Transgenic stem cells for craniofacial bone reconstruction

Abstract

Bone loss from the cranio-maxillofacial region is a major clinical problem affecting patients worldwide. Conventional treatment strategy includes the use of autogenous or allogeneic bone, biomaterials, and osteogenic growth factors. However, there has been no effective therapy for most cases so far. Stem cell-based gene therapy is the latest research method with possible applications in humans. The present study aims to (1) characterize rabbit mesenchymal stem cells (MSCs) relating to growth pattern, surface antigens, and the potential for multi-differentiation; (2) determine the transduction efficiency and duration of recombinant adeno-associated virus2 carrying enhanced green fluorescent protein (rAAV2EGFP) reporter gene in rabbit MSCs and study the effects of rAAV2EGFP transduction on stem cells’ phenotype and capacity of multi-differentiation; (3) evaluate the differentiation characteristics of rabbit MSCs following recombinant adeno-associated virus 2 carrying bone morphogenetic protein 2 gene (rAAV2BMP2) transduction; (4) investigate whether MSCs transduced by rAAV2BMP2 could successfully induce bone regeneration in rabbit critical-size cranial defects.

Entries shown |
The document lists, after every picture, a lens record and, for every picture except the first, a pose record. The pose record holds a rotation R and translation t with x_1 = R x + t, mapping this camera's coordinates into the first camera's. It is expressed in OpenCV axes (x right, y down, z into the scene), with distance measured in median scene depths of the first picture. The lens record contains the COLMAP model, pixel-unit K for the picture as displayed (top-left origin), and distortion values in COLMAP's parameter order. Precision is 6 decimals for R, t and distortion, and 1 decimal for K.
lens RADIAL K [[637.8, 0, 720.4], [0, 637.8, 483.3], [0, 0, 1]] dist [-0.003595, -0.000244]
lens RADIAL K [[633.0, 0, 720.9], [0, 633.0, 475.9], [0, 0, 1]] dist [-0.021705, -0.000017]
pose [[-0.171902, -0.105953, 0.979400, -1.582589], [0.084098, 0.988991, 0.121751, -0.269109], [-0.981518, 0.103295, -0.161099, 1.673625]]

==

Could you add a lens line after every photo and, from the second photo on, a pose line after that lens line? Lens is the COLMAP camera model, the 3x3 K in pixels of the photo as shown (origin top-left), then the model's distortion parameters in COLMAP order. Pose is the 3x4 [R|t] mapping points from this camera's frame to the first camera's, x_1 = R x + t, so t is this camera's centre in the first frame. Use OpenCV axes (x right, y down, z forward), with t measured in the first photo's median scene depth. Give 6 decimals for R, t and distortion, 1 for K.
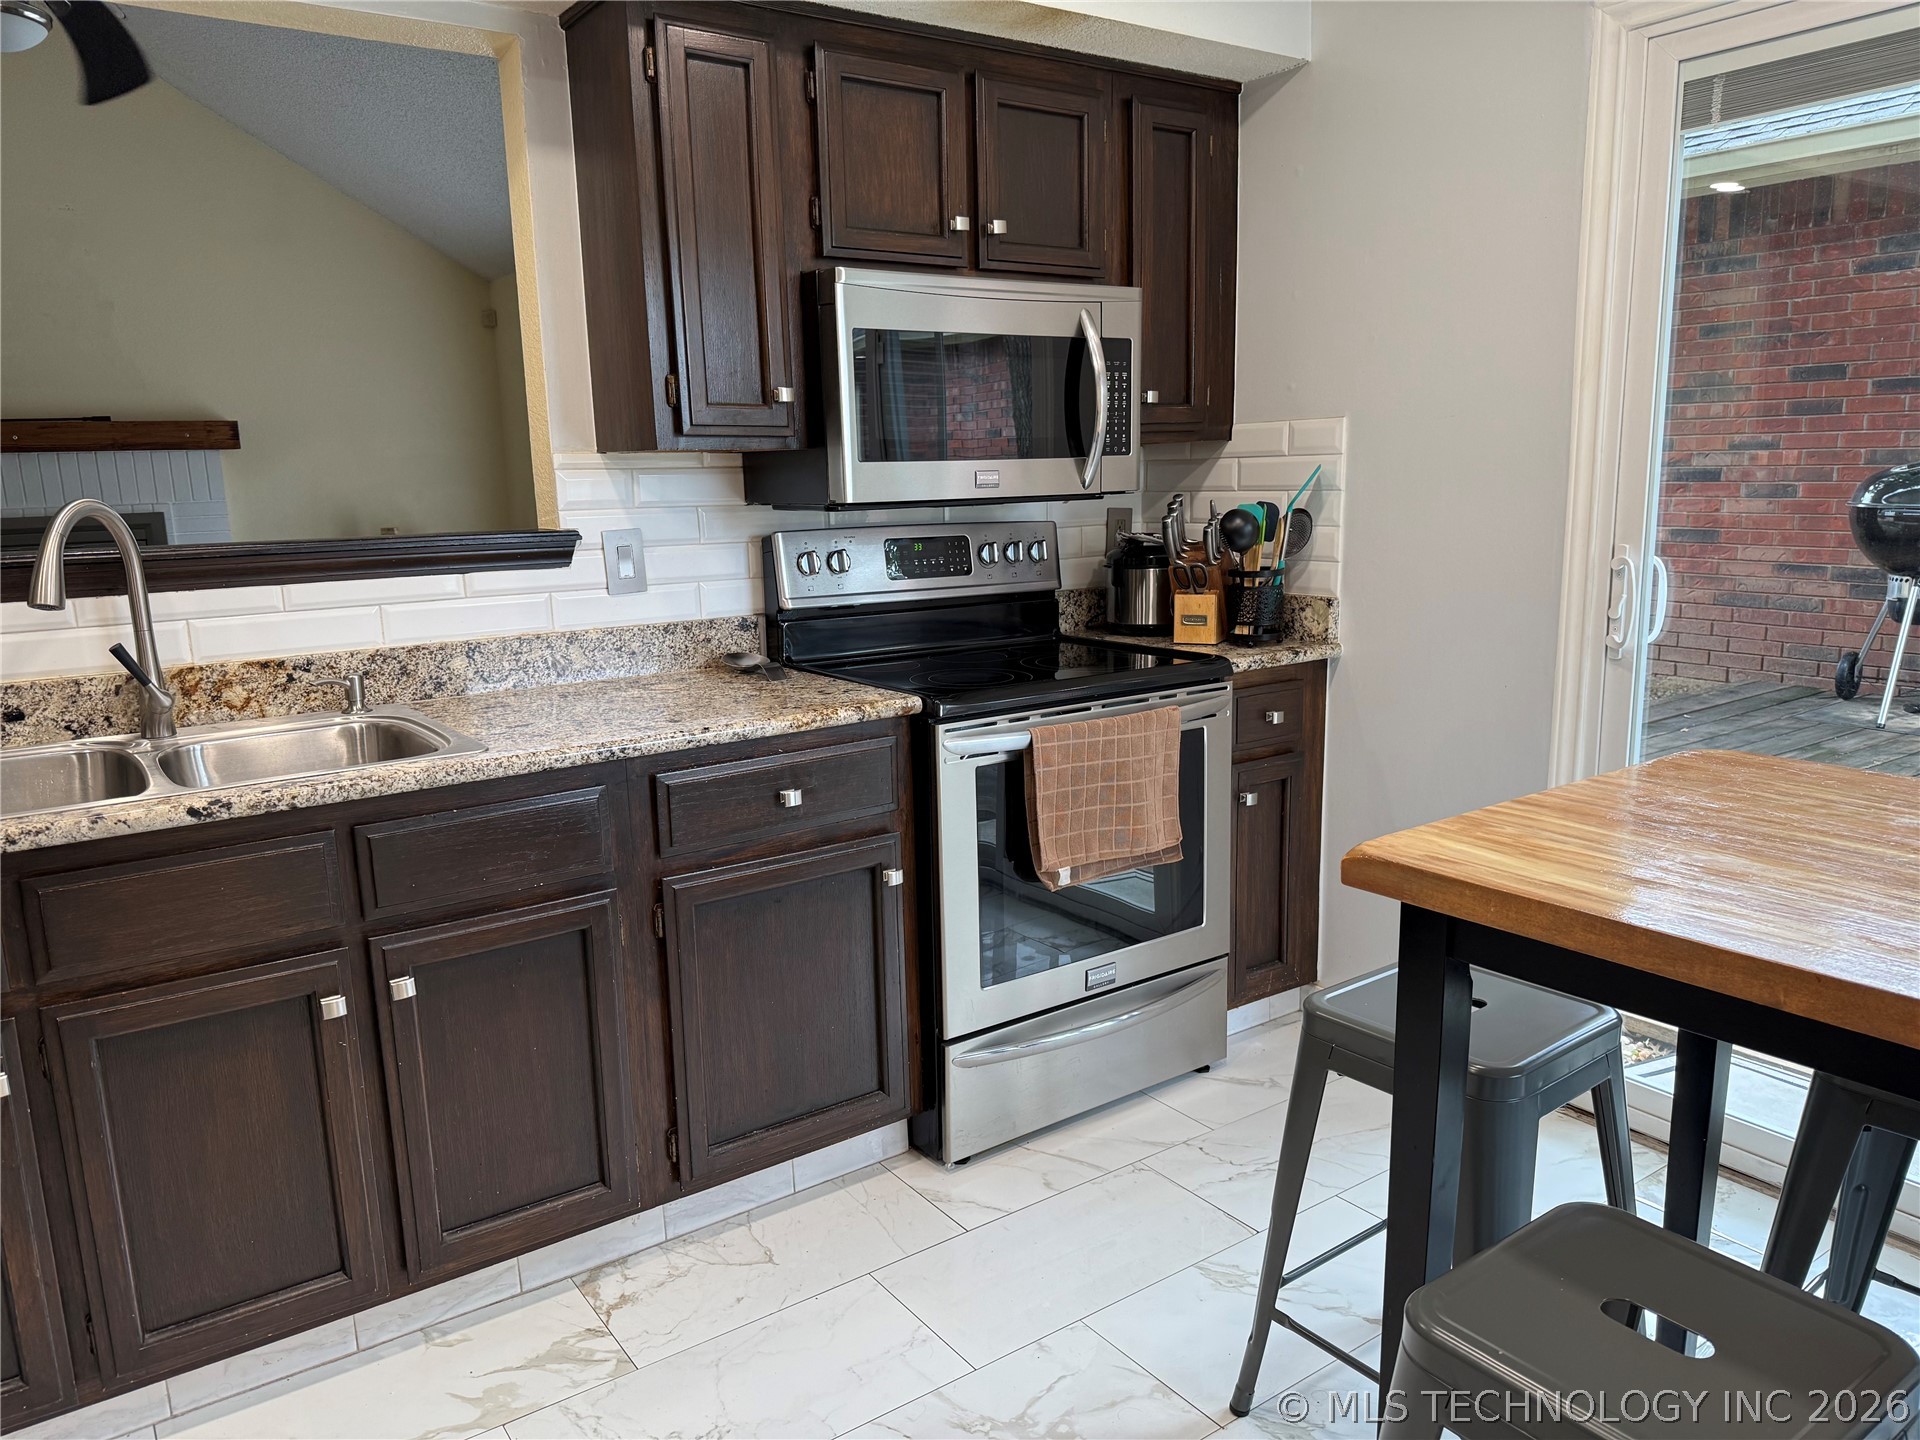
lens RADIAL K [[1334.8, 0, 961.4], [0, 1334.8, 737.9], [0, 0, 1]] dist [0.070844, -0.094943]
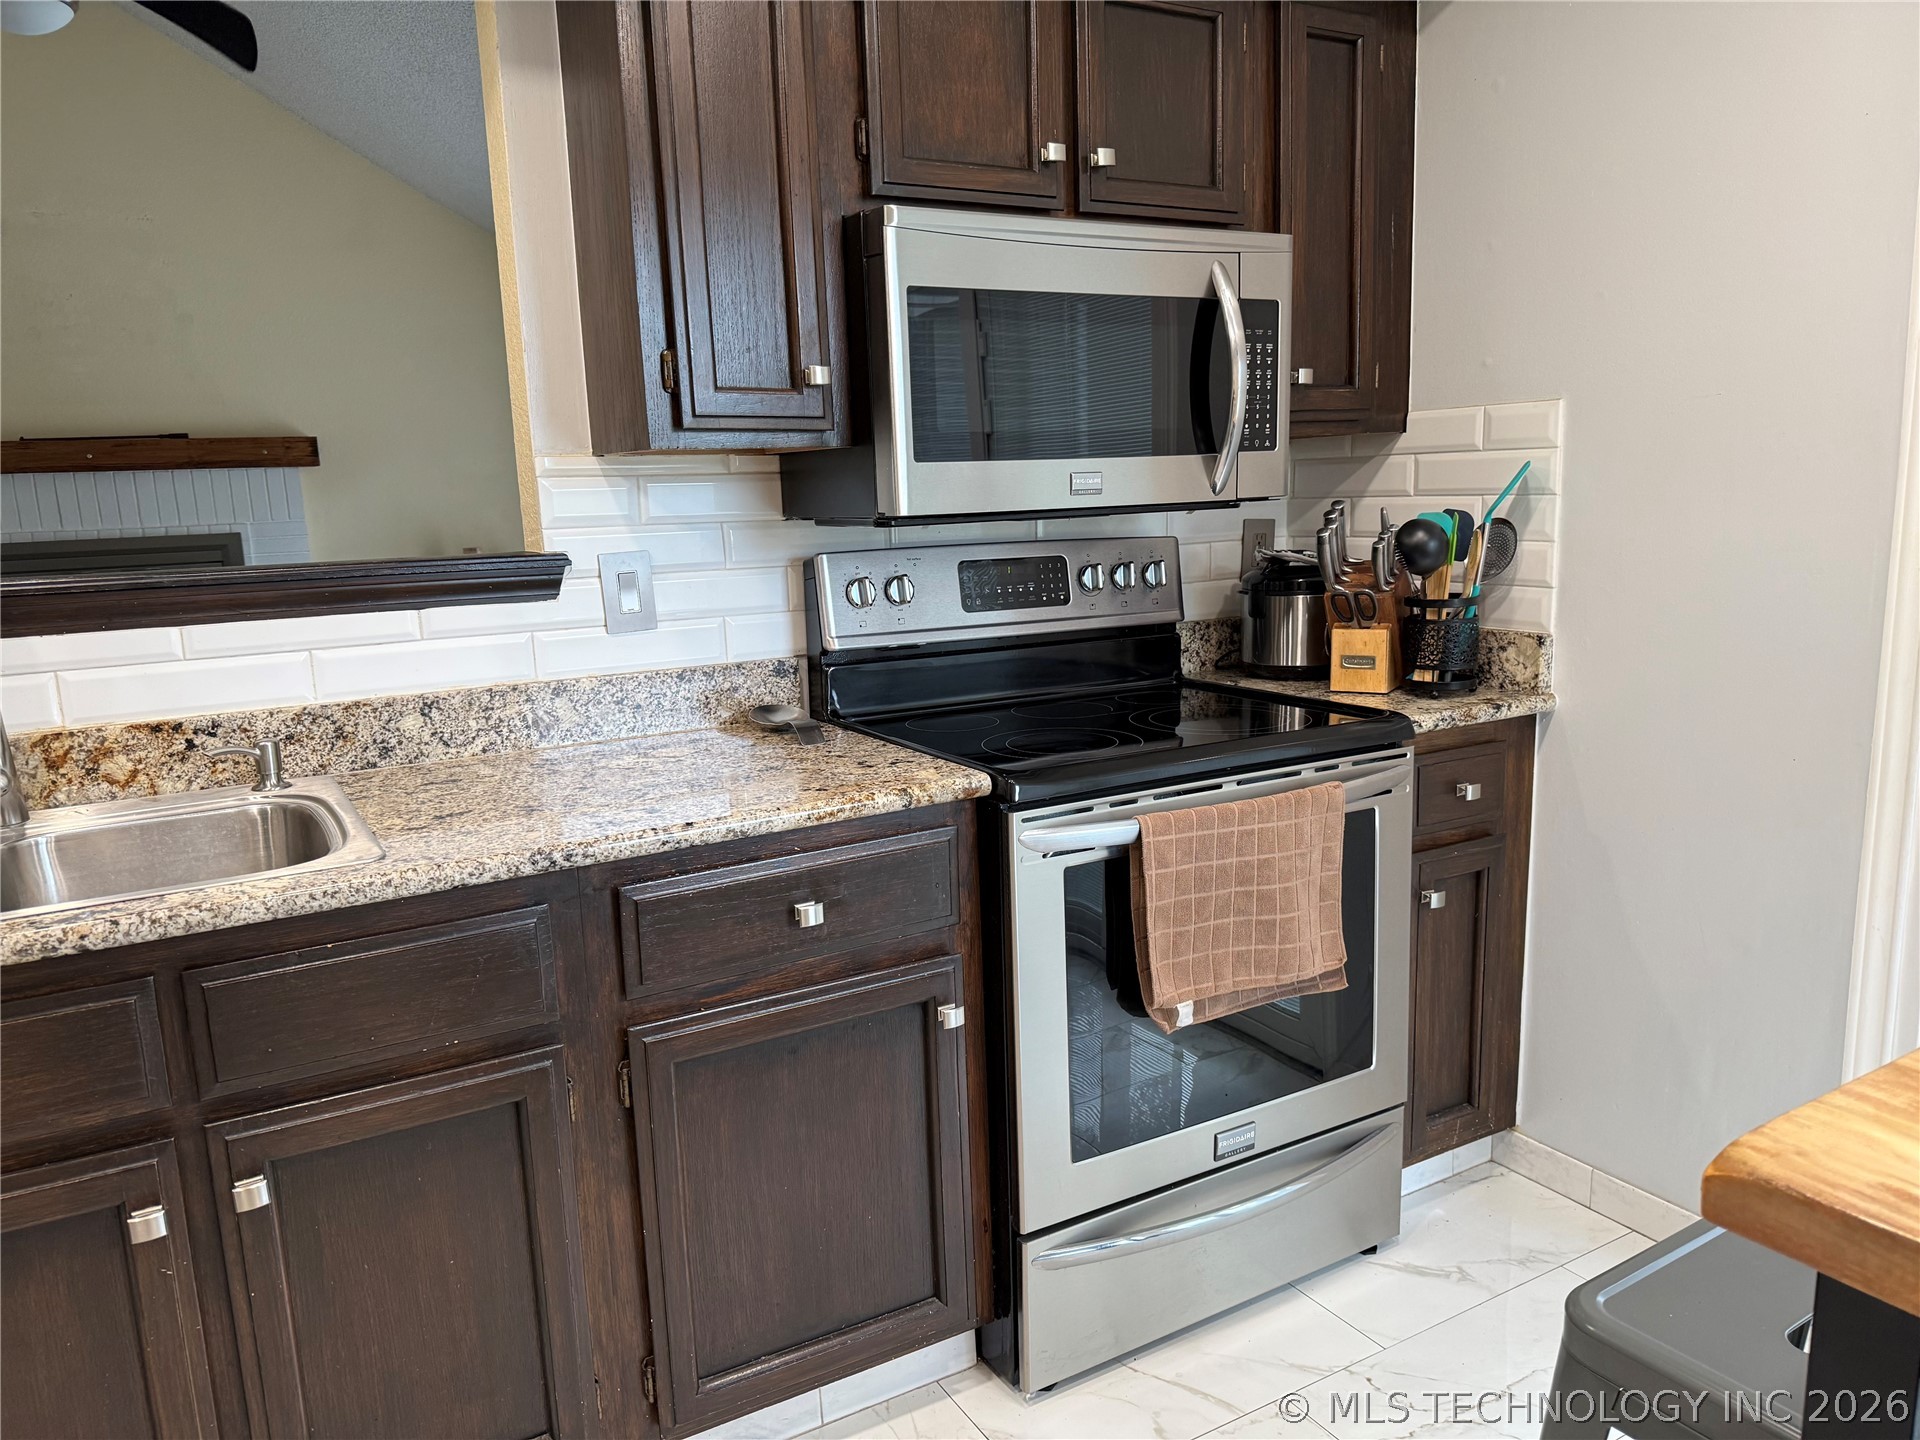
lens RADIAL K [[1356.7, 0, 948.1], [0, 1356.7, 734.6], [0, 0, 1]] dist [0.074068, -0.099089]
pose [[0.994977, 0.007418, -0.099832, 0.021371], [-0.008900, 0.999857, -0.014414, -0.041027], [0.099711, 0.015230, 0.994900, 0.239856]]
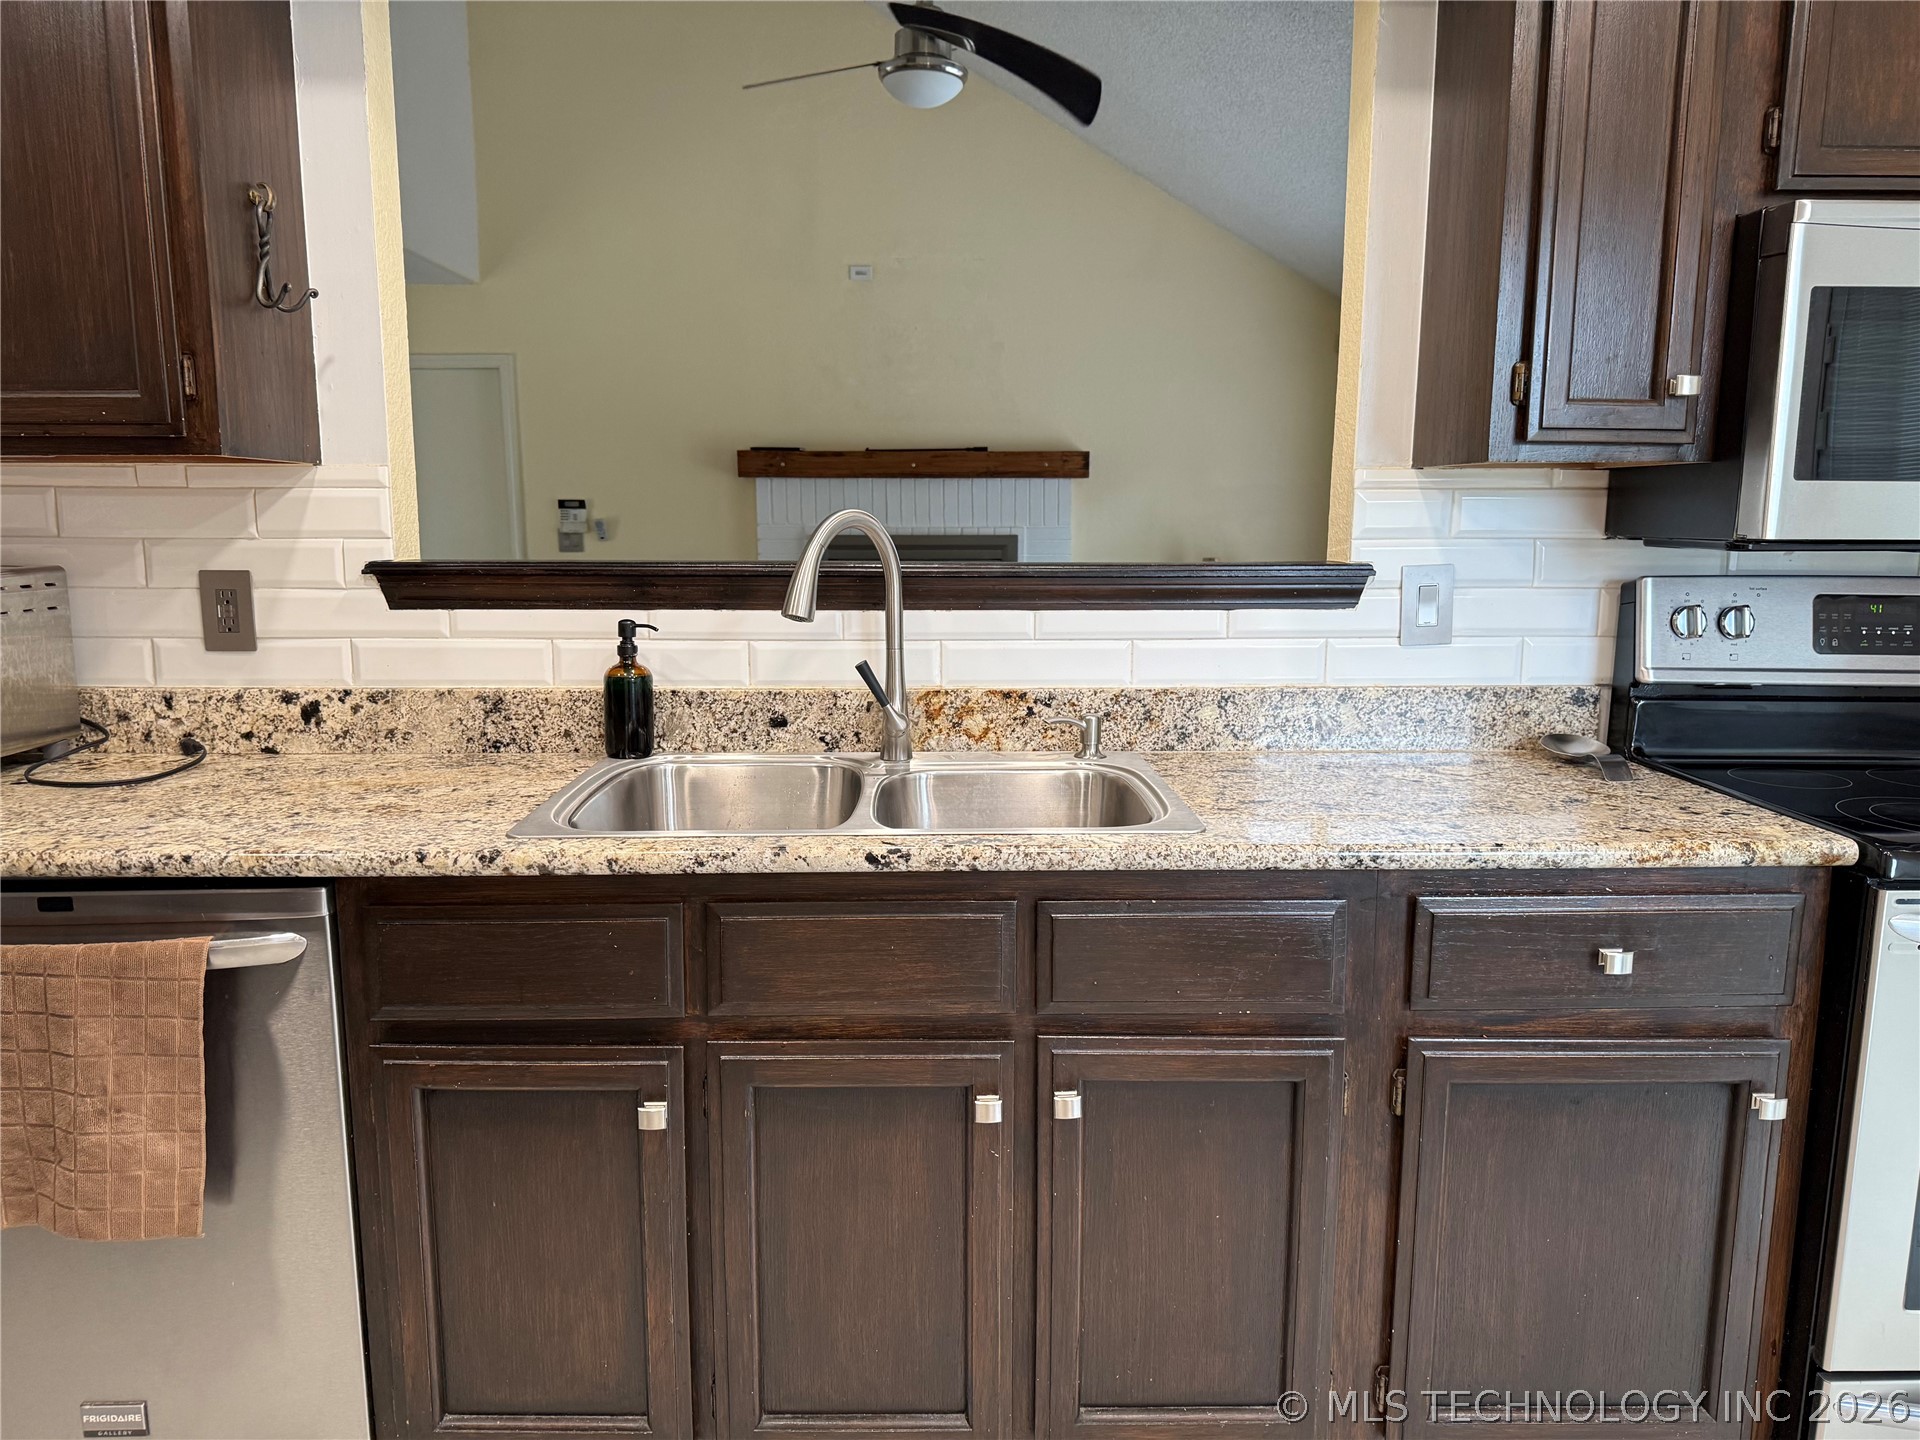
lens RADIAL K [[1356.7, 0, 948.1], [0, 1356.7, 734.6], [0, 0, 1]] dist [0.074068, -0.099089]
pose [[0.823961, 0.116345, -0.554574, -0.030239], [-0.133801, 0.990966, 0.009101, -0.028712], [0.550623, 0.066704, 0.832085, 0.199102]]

Exercise tasks |
1. From the abstract on transgenic stem cells for craniofacial bone reconstruction, list the features of rabbit mesenchymal stem cells that the study's first aim sets out to characterize.
2. Please write the next part of the abstract on transgenic stem cells for craniofacial bone reconstruction, starting after its last sentence.
The records are separate material and have no connection to the text on craniofacial bone reconstruction.

Numbered answers |
1.
- Growth pattern
- Surface antigens
- The potential for multi-differentiation

2.
MSCs were isolated from bone marrows of rabbit tibias and cultured. Cell counting and colony-forming assays demonstrated that growth rates of MSCs dropped substantially with increasing passages. Flow cytometry on MSCs at passage 1 showed that cells expressed high level of CD49a and low level of CD44 as well as stage-specific embryonic antigen 4 (SSEA4). Multi-differentiation and reverse transcriptase-polymerase chain reaction (RTPCR) tests demonstrated that rabbit MSCs were capable to differentiate into osteocytes, chondrocytes and adipocytes. Immunofluorescence microscopy showed that rabbit MSCs produced a series of hematopoietic growth factors, including stem cell factor (SCF), vascular endothelial growth factor-A (VEGFA) and granulocyte macrophage colony-stimulating factor (GMCSF).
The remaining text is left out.